Pratim Ranjan Bose

Normally, Guwahati remains relatively unaffected by Bandhs these days, including those called by the All Assam Students’ Union (AASU) - the guiding force of Assamese nationalism since 1960’s. But Tuesday had been different.

As soon as the Citizenship (Amendment) Bill 2019 (CAB), was placed in the Parliament on December 9, protestors took to the streets and traffic got thinner. AASU and the North East Students’ Organisation (NESO) called 11-hour strike on December 10.

The Bill is yet to clear the crucial floor test in Rajya Sabha. But the number game suggests a high probability that it will sail through. Will it invite another spell of unrest in Assam and the North-East?

Debajit Sharma, the 27-year Guwahati marketing executive of a engineering products company, feels it will not. Sharma is no political novice. He has active interests in Assamese nationalist politics and doesn’t support CAB. He is resigning to fate, and for reason.

To start with, the unrest is unlikely to spread into entire region as the Centre granted additional safeguards under the Sixth Schedule of the Constitution and Inner Line Permit (ILP) which is in vogue in Arunachal Pradesh, Mizoram and Nagaland.

The permit makes it mandatory for Indian citizens to take permission to move to these States. Manipur brought a Bill to introduce ILP in 2018, but failed to get the President’s ascent. Union Home Minister, Amit Shah, now promises to extend the system to Manipur. Barring some pockets, outsiders are barred from purchasing land in Meghalaya under Sixth Schedule.

Almost all major regional parties in these States supported the Bill, including the ruling National People’s Party of Meghalaya and the National People’s Front (NPF) of Manipur. NPF allies with ruling BJP in Manipur but is in Opposition in Nagaland. The ruling party in Nagaland supported the CAB and so did the Mizo National Front of Mizoram.

This brings down the conflict zone to Tripura and Assam. Tribals became minorities in Tripura and they are apprehensive that CAB will increase Bengali (Hindu) vote share. Tripura shares border with the Bengali-dominated Cachar or Barak Valley of Assam where Hindus are rooting for the CAB. The hilly Northern part of Cachar is under Sixth Shedule. It means discontent in Tripura is unlikely to spread.

With Karbi Anglong and Bodoland also getting Sixth Schedule protection, the conflict zone is further narrowed down to the Brahmaputra valley of Assam.

Lower Assam has a substantial Bengali-speaking Muslim population. For long, they were held by the Assamese nationalist forces as ‘illegal immigrants’. The tag was finally removed in the recently-concluded National Registrar of Citizenship (NRC) updation but the rift remains.

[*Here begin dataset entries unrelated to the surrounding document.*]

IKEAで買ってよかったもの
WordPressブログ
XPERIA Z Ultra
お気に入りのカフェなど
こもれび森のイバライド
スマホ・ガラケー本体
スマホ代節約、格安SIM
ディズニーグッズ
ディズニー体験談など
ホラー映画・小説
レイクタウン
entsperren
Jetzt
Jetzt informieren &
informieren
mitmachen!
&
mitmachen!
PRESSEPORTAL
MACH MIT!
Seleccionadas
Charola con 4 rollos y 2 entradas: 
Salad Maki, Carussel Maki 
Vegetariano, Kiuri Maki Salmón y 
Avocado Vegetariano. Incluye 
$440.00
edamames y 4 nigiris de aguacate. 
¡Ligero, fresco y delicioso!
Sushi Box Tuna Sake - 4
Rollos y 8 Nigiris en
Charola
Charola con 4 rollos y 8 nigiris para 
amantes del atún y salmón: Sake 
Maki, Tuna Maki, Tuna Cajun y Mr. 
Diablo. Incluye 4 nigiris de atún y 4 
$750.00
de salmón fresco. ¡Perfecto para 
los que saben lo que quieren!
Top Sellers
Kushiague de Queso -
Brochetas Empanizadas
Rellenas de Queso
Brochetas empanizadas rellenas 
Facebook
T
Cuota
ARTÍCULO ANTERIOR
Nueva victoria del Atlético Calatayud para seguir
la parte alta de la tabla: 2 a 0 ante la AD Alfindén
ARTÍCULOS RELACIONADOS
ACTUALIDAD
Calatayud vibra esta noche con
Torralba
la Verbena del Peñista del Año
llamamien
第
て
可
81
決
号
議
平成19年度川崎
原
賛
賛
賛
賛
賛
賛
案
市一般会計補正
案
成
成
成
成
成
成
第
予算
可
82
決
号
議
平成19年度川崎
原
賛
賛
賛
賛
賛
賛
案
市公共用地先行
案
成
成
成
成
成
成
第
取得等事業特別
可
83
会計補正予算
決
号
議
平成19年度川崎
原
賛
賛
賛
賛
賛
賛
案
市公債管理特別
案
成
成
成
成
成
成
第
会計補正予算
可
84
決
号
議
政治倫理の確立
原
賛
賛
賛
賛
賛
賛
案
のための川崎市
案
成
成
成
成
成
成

The dominant view is that the discontent against CAB is will largely be limited to Upper Assam – the area on either side of Brahmaputra between Golaghat and Tinsukia. The prime reason for the discontent is the Hindus, mostly Bengalis, who failed to qualify in the NRC (with cut-off set on March 24, 1971) may get citizenship post therefore be eligible to vote after implementation of CAB.

Discontent limited

There is no official figure, however unconfirmed reports put the number at about five lakh. Of this, roughly one lakh was excluded from the list due to minor discrepancies and likely to qualify during trial. The net exclusion of Bengali Hindus is four lakh.

For those who believe in Assamese nationalism, their inclusion is in violation of the Assam Accord. However, BJP was quick to launch a counter narrative that held the ASSU led accord is leading to further distortion of the demography. The apprehension is exclusion of Hindu votes will tilt balance in favour of All India United Democratic Front, the dominant Muslim political force in lower Assam, in 17 Assembly constituencies.

According to heavyweight State Minister and BJP’s spin-doctor in the region, Himanta Biswa Sarma, it is time for Assam to be part of the national NRC, which is in discussion, with cut-off at 1951. In other words, BJP is steering Assam to be a pat of the pan-India nationalism. The narrative has cut ice among many Assamese.

Considering Assam’s successful history in resisting Islamic invasion, the CAB has put AASU in a sticky wicket. Accepting CAB is as good as admitting flaws in the Assam Accord (which in any case failed to bring peace in Assam). Rejecting it is as good as opposing Hindu nationalism.